Напротив, научный язык описывает мир в терминах единиц, которые не обязательно отражают то, что доступно простому наблюдению. Язык физики описывает мир в терминах атомов и субатомных частиц; научный язык химии — в терминах молекул. Наука о мозге находится сегодня на той же стадии, на которой находилась неорганическая химия ко времени Менделеева — на стадии поиска своих организующих принципов и разработки собственного научного языка. Эта область пребывает в постоянном процессе движения. Переход от карты Галля к карте Клейста отражает этот процесс. Такие френологические признаки как жадность, почитание, самоуважение, могут иметь непосредственный обыденный смысл, но они не соответствуют отдельным структурам мозга.
Но какие признаки соответствуют определенным структурам мозга? Представьте себе, что вы слушаете сложную музыку, производимую рядом неизвестных и невидимых музыкальных инструментов, и пытаетесь установить, что это за инструменты, сколько их, и что добавляет каждый из них к общему впечатлению слушателя. Вы услышите громкие звуки и тихие звуки, мягкие звуки и пронзительные звуки, но как эти повседневные описания соответствуют фактическому составу оркестра? Эта проблема, с которой сталкивались поколения исследователей мозга, располагая лишь весьма ограниченными и неточными инструментами, — некоторое подобие того, как слепые брамины из известной притчи пытались определить природу слона. Подлинный «оркестр» когнитивной деятельности зачастую трудно понять в терминах здравого смысла. Действительно, какое отношение имеют такие вещи как «тактильное восприятие» на карте Клейста к нашим повседневным чувствам, мыслям и действиям?
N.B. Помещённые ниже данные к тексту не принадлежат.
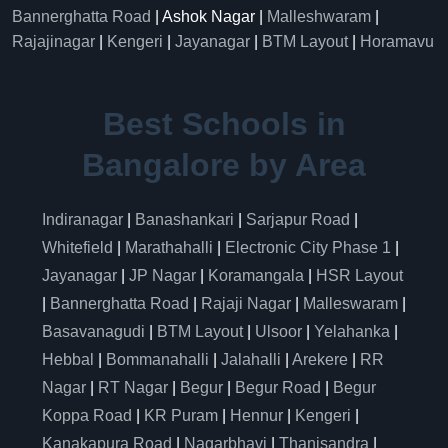
Bannerghatta Road
| Ashok Nagar |
Malleshwaram
|
Rajajinagar
|
Kengeri
|
Jayanagar
|
BTM Layout
|
Horamavu
Best Schools in
Bangalore by Area
Indiranagar
|
Banashankari
|
Sarjapur Road
|
Whitefield
|
Marathahalli
|
Electronic City Phase 1
|
Jayanagar
|
JP Nagar
|
Koramangala
|
HSR Layout
|
Bannerghatta Road
|
Rajaji Nagar
|
Malleswaram
|
Basavanagudi
|
BTM Layout
|
Ulsoor
|
Yelahanka
|
Hebbal
|
Bommanahalli
|
Jalahalli
|
Arekere
|
RR
Nagar
|
RT Nagar
|
Begur
|
Begur Road
|
Begur
Koppa Road
|
KR Puram
|
Hennur
|
Kengeri
|
Kanakapura Road
|
Nagarbhavi
|
Thanisandra
|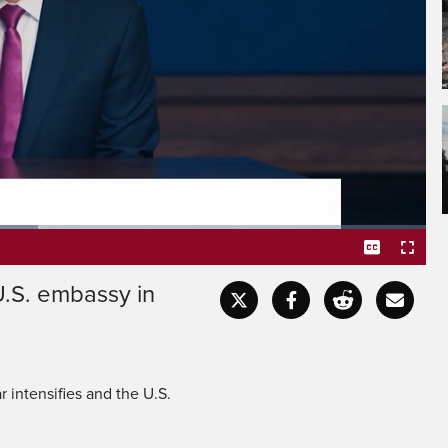
verywhere in the world.
U.S. embassy in
Captions
Fullscr
r intensifies and the U.S.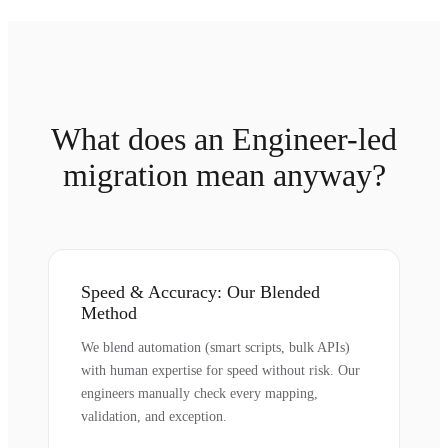
What does an Engineer-led
migration mean anyway?
Speed & Accuracy: Our Blended
Method
We blend automation (smart scripts, bulk APIs)
with human expertise for speed without risk. Our
engineers manually check every mapping,
validation, and exception.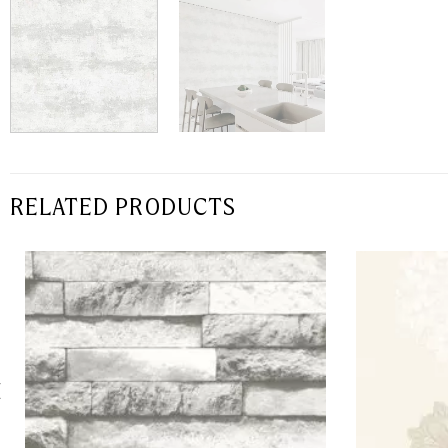
RELATED PRODUCTS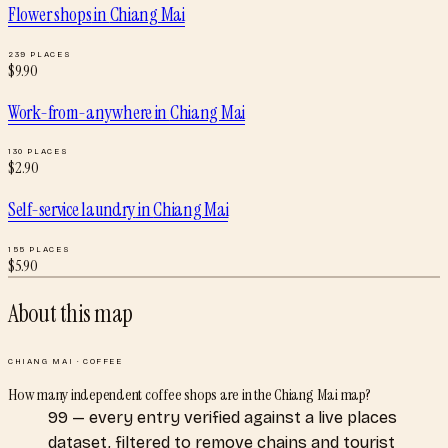
Flower shops
in
Chiang Mai
239
PLACES
$
9.90
Work-from-anywhere
in
Chiang Mai
130
PLACES
$
2.90
Self-service laundry
in
Chiang Mai
155
PLACES
$
5.90
About this map
CHIANG MAI
·
COFFEE
How many independent coffee shops are in the Chiang Mai map?
99 — every entry verified against a live places
dataset, filtered to remove chains and tourist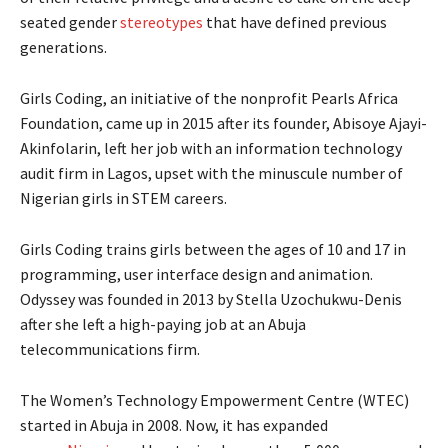
seated gender
stereotypes
that have defined previous
generations.
Girls Coding, an initiative of the nonprofit Pearls Africa
Foundation, came up in 2015 after its founder, Abisoye Ajayi-
Akinfolarin, left her job with an information technology
audit firm in Lagos, upset with the minuscule number of
Nigerian girls in STEM careers.
Girls Coding trains girls between the ages of 10 and 17 in
programming, user interface design and animation.
Odyssey was founded in 2013 by Stella Uzochukwu-Denis
after she left a high-paying job at an Abuja
telecommunications firm.
The Women’s Technology Empowerment Centre (WTEC)
started in Abuja in 2008. Now, it has expanded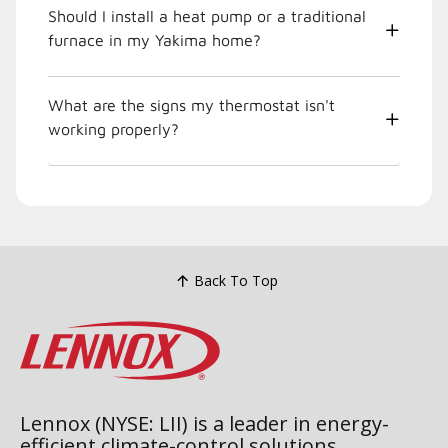
Should I install a heat pump or a traditional
furnace in my Yakima home?
What are the signs my thermostat isn't
working properly?
Back To Top
Lennox (NYSE: LII) is a leader in energy-
efficient climate-control solutions.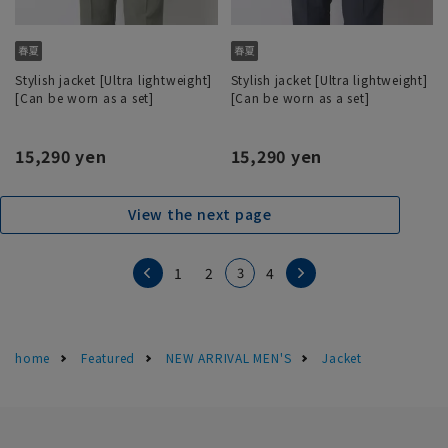
Stylish jacket [Ultra lightweight]
Stylish jacket [Ultra lightweight]
[Can be worn as a set]
[Can be worn as a set]
15,290 yen
15,290 yen
View the next page
3
1
2
4
home
Featured
NEW ARRIVAL MEN'S
Jacket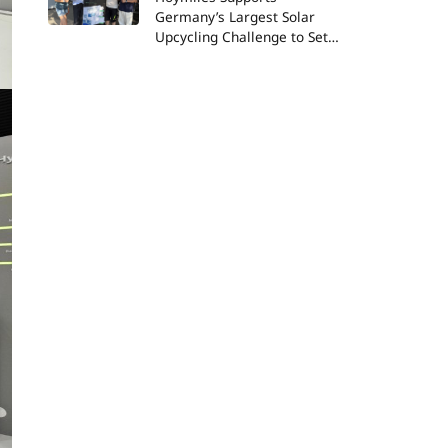
Germany’s Largest Solar
Upcycling Challenge to Set
New World Record and
Advance ESG Goals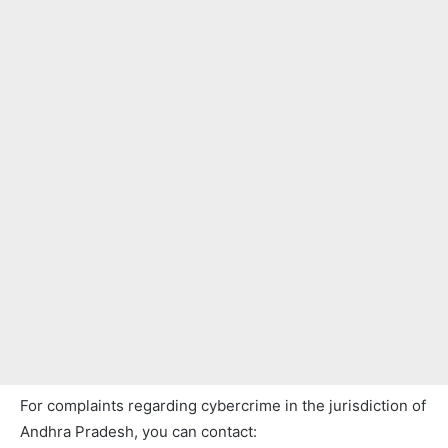
For complaints regarding cybercrime in the jurisdiction of
Andhra Pradesh, you can contact: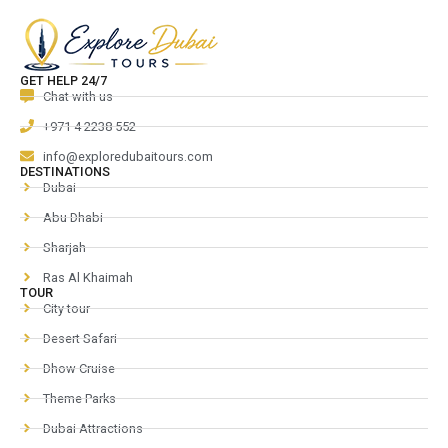
GET HELP 24/7
Chat with us
+971 4 2238 552
info@exploredubaitours.com
DESTINATIONS
Dubai
Abu Dhabi
Sharjah
Ras Al Khaimah
TOUR
City tour
Desert Safari
Dhow Cruise
Theme Parks
Dubai Attractions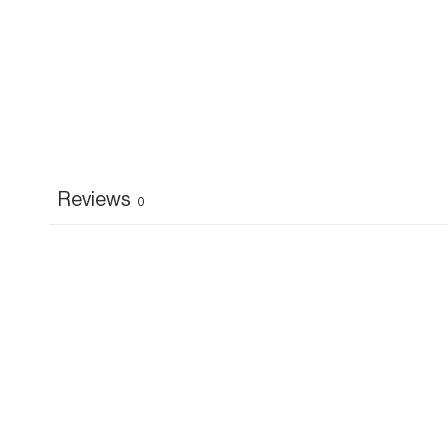
Reviews
0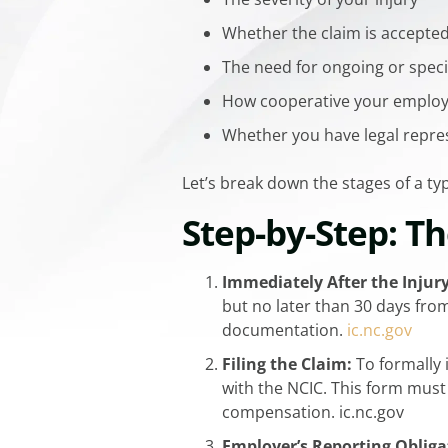
Whether the claim is accepte
The need for ongoing or spec
How cooperative your employ
Whether you have legal repre
Let’s break down the stages of a t
Step-by-Step: T
Immediately After the Injury
but no later than 30 days from
documentation.
​ic.nc.gov
Filing the Claim:
To formally 
with the NCIC. This form must
compensation. ​ic.nc.gov
Employer’s Reporting Obliga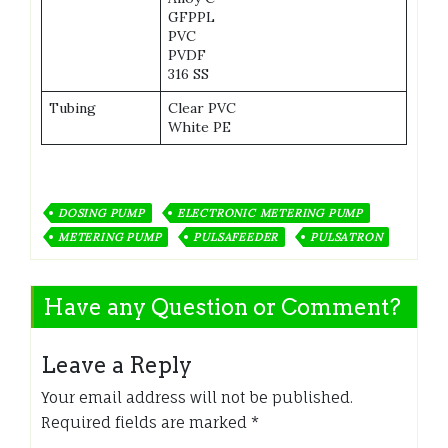
GFPPL
PVC
PVDF
316 SS
Tubing
Clear PVC
White PE
DOSING PUMP
ELECTRONIC METERING PUMP
METERING PUMP
PULSAFEEDER
PULSATRON
Have any Question or Comment?
Leave a Reply
Your email address will not be published.
Required fields are marked
*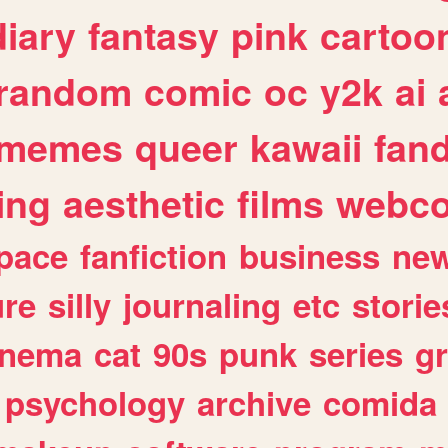
diary
fantasy
pink
cartoo
random
comic
oc
y2k
ai
memes
queer
kawaii
fan
ing
aesthetic
films
webc
pace
fanfiction
business
ne
ure
silly
journaling
etc
storie
inema
cat
90s
punk
series
g
psychology
archive
comida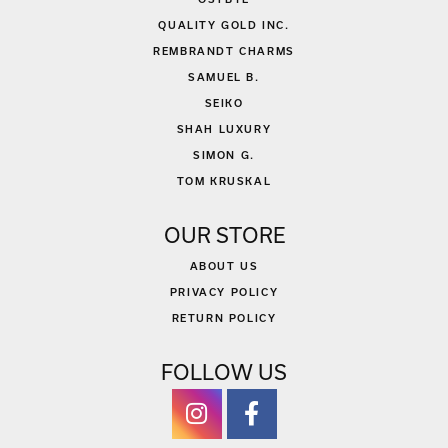
QUALITY GOLD INC.
REMBRANDT CHARMS
SAMUEL B.
SEIKO
SHAH LUXURY
SIMON G.
TOM KRUSKAL
OUR STORE
ABOUT US
PRIVACY POLICY
RETURN POLICY
FOLLOW US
Положим, что существует отношение между структурой и функцией; наш поиск несколько облегчается отдельными ярко выраженными свойствами морфологии мозга. Кора состоит из двух полушарий, и каждое полушарие состоит из четырех долей: затылочной, теменной, височной и лобной. Традиционно затылочная доля связывалась со зрительной информацией, височная доля — со звуковой информацией, а теменная доля — с тактильной информацией. Левое полушарие связывалось с языком, а правое полушарие — с пространственным анализом. Однако в последние десятилетия эти глубоко укоренившиеся убеждения были поставлены под сомнение новыми сведениями и теориями.